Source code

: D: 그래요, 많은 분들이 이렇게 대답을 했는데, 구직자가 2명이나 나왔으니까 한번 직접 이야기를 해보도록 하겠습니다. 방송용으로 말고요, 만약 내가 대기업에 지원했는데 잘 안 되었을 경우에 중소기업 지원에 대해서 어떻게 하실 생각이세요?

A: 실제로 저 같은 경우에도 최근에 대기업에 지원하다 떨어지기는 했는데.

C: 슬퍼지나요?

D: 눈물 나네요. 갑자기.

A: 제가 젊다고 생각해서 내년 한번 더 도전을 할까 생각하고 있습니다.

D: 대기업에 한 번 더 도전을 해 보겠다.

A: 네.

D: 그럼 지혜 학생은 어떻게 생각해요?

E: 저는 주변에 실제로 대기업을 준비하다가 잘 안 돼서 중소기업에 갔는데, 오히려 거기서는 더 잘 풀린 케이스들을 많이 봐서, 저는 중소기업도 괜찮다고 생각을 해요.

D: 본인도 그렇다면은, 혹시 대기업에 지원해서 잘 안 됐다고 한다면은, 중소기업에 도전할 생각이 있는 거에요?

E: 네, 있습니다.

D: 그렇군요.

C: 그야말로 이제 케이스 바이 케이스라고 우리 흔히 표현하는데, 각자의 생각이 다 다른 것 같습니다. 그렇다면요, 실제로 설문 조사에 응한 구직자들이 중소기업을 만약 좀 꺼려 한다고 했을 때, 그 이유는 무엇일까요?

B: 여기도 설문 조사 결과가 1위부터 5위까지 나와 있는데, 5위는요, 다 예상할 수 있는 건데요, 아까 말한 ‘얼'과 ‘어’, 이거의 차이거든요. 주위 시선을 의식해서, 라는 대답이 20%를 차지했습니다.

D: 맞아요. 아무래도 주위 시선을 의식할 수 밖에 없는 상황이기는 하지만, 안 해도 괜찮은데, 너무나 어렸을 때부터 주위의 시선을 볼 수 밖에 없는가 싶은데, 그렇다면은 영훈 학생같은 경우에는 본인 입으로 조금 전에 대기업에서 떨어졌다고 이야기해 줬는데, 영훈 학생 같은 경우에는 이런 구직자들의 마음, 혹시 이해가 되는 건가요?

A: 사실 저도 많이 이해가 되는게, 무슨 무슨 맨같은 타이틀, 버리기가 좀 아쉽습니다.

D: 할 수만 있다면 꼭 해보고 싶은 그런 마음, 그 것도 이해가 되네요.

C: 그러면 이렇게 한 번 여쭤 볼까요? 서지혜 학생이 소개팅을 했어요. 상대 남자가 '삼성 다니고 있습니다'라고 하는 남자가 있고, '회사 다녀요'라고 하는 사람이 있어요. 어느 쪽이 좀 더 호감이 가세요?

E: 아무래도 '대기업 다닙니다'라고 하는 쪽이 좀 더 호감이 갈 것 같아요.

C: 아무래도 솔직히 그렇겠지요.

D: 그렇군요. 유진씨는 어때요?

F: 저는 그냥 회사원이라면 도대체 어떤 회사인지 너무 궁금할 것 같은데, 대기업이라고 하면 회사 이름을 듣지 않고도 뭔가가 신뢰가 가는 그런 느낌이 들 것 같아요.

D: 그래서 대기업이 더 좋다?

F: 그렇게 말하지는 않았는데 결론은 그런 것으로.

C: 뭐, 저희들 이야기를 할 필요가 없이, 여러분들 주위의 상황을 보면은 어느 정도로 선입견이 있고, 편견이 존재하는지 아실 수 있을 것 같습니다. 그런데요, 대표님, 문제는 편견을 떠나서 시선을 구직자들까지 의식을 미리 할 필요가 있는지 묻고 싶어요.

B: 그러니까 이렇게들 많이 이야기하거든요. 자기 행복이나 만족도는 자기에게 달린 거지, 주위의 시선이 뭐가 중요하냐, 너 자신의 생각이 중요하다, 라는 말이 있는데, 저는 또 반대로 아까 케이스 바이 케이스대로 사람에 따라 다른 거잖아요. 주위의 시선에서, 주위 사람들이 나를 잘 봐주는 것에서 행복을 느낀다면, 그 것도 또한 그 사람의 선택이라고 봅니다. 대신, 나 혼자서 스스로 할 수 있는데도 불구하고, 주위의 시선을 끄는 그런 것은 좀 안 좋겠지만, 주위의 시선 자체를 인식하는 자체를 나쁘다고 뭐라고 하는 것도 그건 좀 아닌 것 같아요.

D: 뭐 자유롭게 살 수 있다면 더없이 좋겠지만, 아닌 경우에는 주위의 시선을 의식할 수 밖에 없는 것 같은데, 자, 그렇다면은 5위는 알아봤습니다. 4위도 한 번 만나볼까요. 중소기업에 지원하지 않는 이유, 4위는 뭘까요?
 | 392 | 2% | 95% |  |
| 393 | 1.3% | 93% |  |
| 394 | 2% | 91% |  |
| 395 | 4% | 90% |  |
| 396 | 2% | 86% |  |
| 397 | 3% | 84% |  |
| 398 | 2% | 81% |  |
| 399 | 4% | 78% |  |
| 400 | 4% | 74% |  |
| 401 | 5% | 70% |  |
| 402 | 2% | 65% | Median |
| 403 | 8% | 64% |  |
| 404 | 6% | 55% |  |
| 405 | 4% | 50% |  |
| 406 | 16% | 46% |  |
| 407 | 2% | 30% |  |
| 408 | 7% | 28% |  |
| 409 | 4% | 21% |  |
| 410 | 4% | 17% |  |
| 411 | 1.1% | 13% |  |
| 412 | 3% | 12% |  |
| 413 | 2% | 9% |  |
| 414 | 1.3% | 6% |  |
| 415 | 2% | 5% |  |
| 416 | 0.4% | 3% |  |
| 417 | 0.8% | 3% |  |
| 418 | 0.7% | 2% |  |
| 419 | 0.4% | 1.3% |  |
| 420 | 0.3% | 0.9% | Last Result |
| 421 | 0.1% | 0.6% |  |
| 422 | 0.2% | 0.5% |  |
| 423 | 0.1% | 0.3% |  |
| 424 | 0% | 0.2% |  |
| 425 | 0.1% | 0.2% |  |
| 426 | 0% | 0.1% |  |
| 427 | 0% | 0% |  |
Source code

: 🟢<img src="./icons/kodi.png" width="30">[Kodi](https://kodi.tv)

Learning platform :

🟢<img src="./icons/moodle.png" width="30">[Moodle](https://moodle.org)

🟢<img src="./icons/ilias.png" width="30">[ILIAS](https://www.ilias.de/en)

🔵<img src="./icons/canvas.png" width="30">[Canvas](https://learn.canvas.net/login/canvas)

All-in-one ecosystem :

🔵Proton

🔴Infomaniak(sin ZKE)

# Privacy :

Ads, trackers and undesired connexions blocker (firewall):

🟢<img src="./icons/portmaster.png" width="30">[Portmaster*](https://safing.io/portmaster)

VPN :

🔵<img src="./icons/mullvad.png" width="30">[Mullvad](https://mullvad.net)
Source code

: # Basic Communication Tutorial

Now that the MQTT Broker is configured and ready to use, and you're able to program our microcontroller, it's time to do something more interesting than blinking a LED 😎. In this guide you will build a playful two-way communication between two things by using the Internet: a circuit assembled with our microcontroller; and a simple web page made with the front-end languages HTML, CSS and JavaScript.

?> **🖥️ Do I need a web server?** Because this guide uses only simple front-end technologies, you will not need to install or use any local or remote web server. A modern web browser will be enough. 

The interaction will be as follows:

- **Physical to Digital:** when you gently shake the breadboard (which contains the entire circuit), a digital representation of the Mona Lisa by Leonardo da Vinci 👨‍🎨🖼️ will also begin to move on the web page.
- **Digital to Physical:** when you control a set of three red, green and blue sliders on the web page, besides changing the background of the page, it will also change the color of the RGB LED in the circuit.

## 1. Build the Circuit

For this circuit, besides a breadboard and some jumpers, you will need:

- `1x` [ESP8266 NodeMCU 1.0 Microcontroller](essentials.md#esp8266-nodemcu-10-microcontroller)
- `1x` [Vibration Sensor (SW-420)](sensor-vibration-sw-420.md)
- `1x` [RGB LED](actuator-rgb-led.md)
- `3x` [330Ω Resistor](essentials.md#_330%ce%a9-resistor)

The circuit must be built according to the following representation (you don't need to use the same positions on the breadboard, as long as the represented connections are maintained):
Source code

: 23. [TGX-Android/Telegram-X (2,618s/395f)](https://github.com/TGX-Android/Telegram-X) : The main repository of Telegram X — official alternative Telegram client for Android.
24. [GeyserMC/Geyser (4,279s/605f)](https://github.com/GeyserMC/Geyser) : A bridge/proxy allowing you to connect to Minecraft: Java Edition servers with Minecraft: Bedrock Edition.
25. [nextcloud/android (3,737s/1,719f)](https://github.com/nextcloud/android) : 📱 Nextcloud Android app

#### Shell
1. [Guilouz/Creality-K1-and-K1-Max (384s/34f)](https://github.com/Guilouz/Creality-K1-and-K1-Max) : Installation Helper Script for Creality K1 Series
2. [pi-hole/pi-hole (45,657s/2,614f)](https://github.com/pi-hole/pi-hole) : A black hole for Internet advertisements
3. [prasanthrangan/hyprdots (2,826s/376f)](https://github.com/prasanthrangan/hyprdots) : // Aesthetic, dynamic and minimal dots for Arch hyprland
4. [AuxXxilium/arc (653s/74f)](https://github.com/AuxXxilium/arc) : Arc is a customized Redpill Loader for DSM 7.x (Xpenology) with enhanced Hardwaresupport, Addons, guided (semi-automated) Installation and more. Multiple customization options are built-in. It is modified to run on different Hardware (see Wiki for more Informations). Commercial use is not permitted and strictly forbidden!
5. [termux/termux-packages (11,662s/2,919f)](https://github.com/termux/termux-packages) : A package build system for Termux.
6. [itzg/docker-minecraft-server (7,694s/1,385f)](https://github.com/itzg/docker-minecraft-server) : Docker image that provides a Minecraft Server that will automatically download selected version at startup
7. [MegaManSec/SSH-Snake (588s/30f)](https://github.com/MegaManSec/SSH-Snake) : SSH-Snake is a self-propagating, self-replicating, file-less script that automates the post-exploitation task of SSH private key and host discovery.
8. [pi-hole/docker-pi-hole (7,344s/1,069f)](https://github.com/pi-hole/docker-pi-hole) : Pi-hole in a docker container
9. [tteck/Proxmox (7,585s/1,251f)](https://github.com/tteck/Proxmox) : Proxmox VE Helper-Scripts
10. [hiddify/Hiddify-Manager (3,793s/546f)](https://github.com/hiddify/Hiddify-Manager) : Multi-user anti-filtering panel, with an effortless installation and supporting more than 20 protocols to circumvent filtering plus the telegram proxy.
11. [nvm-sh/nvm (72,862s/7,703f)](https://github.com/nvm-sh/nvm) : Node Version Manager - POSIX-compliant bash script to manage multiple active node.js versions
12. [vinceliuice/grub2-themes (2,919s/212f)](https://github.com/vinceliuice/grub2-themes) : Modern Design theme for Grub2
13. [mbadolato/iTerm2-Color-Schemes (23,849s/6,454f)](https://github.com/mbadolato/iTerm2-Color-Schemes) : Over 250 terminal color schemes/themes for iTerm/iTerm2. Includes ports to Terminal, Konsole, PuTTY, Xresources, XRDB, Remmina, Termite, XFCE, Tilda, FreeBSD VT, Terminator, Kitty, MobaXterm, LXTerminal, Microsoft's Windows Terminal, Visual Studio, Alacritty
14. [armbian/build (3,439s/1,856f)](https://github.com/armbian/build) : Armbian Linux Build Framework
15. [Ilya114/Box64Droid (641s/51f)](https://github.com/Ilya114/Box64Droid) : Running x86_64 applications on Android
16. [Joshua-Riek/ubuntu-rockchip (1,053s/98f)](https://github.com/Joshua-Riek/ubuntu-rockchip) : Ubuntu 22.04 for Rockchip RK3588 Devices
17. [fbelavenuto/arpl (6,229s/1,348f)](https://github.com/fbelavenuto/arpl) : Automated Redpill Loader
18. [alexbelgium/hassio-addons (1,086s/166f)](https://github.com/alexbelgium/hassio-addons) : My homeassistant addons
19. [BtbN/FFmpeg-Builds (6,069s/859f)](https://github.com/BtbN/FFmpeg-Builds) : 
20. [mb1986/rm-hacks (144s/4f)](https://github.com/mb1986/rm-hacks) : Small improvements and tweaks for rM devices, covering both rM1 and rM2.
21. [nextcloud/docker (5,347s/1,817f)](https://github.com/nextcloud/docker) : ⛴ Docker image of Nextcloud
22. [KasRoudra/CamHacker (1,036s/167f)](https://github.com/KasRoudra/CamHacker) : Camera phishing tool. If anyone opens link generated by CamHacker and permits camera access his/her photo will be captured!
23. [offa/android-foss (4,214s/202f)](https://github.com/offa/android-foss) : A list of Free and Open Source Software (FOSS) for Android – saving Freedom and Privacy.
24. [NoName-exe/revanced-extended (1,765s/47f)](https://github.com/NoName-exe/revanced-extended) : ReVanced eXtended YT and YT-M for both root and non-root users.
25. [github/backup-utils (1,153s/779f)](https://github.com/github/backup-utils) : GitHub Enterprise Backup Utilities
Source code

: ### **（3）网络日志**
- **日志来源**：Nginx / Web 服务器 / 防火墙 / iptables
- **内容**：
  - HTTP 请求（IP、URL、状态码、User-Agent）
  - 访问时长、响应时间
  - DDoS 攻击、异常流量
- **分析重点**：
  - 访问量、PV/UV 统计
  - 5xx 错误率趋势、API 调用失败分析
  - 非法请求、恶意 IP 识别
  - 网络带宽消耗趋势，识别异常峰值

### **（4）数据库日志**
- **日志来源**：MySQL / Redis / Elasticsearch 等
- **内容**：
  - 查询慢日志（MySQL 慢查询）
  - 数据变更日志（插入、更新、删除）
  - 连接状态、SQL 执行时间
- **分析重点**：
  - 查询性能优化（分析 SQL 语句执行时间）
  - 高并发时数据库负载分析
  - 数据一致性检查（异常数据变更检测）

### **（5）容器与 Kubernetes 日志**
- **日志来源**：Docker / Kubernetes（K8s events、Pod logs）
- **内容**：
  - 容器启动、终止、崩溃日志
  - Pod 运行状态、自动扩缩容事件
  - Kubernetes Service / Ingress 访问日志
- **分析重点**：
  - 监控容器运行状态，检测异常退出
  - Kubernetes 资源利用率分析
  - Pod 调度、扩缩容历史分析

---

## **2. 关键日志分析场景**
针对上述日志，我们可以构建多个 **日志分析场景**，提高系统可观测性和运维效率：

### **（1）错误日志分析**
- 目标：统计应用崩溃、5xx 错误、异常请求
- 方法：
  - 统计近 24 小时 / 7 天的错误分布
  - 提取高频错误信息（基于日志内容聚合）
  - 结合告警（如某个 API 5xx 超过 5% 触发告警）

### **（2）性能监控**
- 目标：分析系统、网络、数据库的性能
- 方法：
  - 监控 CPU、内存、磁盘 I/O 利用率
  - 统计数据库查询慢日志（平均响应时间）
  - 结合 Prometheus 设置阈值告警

WHAT IS REQUIRED: Each line in the listing that contains "같습니다" should be returned.

EXPECTED ANSWER:
C: 그야말로 이제 케이스 바이 케이스라고 우리 흔히 표현하는데, 각자의 생각이 다 다른 것 같습니다. 그렇다면요, 실제로 설문 조사에 응한 구직자들이 중소기업을 만약 좀 꺼려 한다고 했을 때, 그 이유는 무엇일까요?
C: 뭐, 저희들 이야기를 할 필요가 없이, 여러분들 주위의 상황을 보면은 어느 정도로 선입견이 있고, 편견이 존재하는지 아실 수 있을 것 같습니다. 그런데요, 대표님, 문제는 편견을 떠나서 시선을 구직자들까지 의식을 미리 할 필요가 있는지 묻고 싶어요.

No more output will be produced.